» WHAT IS NEEDED
Give back each line of the material that contains the word "Table".

» EXERCISE DATA
┄┄┄┄┄┄┄┄┄┄

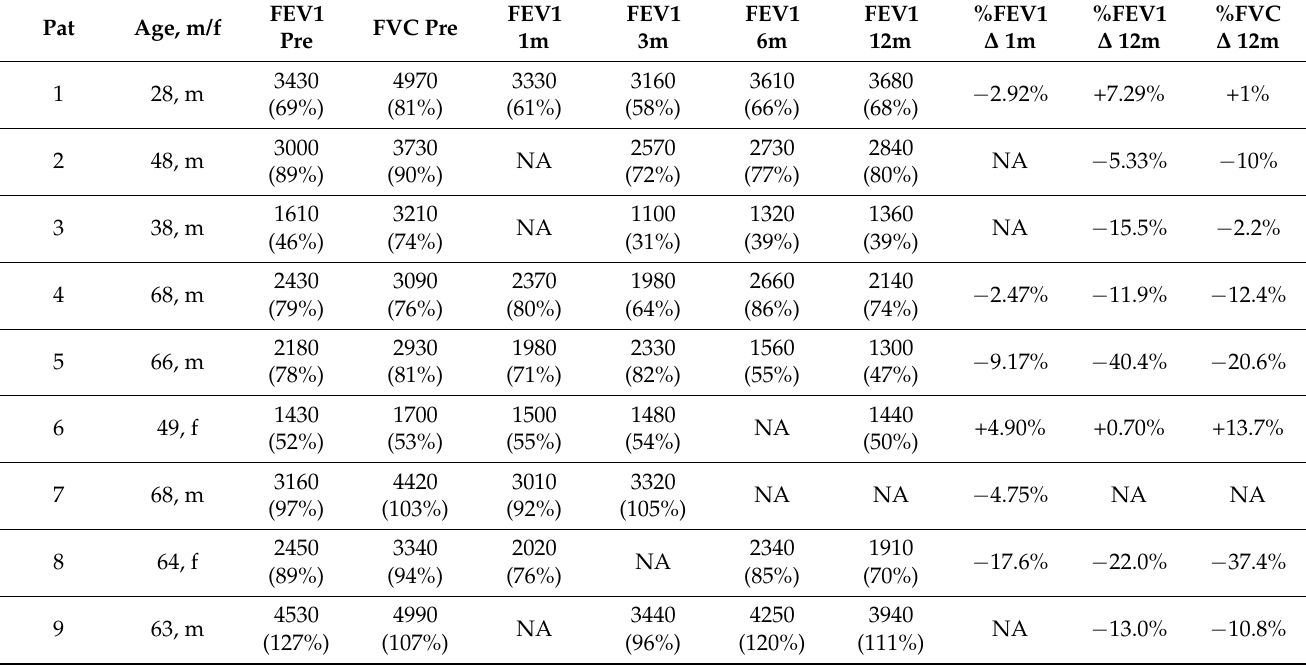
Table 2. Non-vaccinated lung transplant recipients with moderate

┄┄┄┄┄┄┄┄┄┄

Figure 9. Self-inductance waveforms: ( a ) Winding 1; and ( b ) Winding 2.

┄┄┄┄┄┄┄┄┄┄

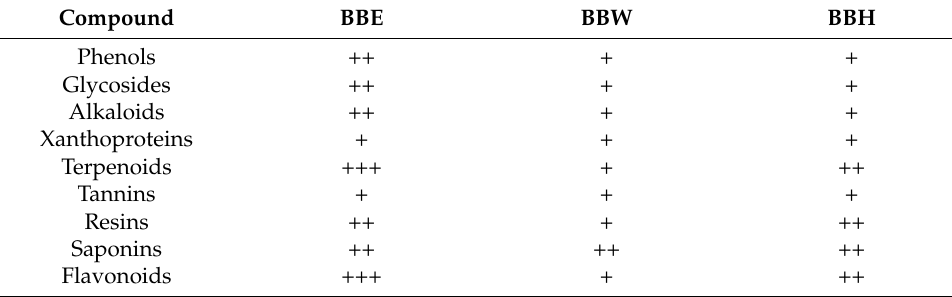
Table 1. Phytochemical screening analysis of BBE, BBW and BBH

┄┄┄┄┄┄┄┄┄┄

» RESPONSE FOR THIS EXERCISE
Table 2. Non-vaccinated lung transplant recipients with moderate
Table 1. Phytochemical screening analysis of BBE, BBW and BBH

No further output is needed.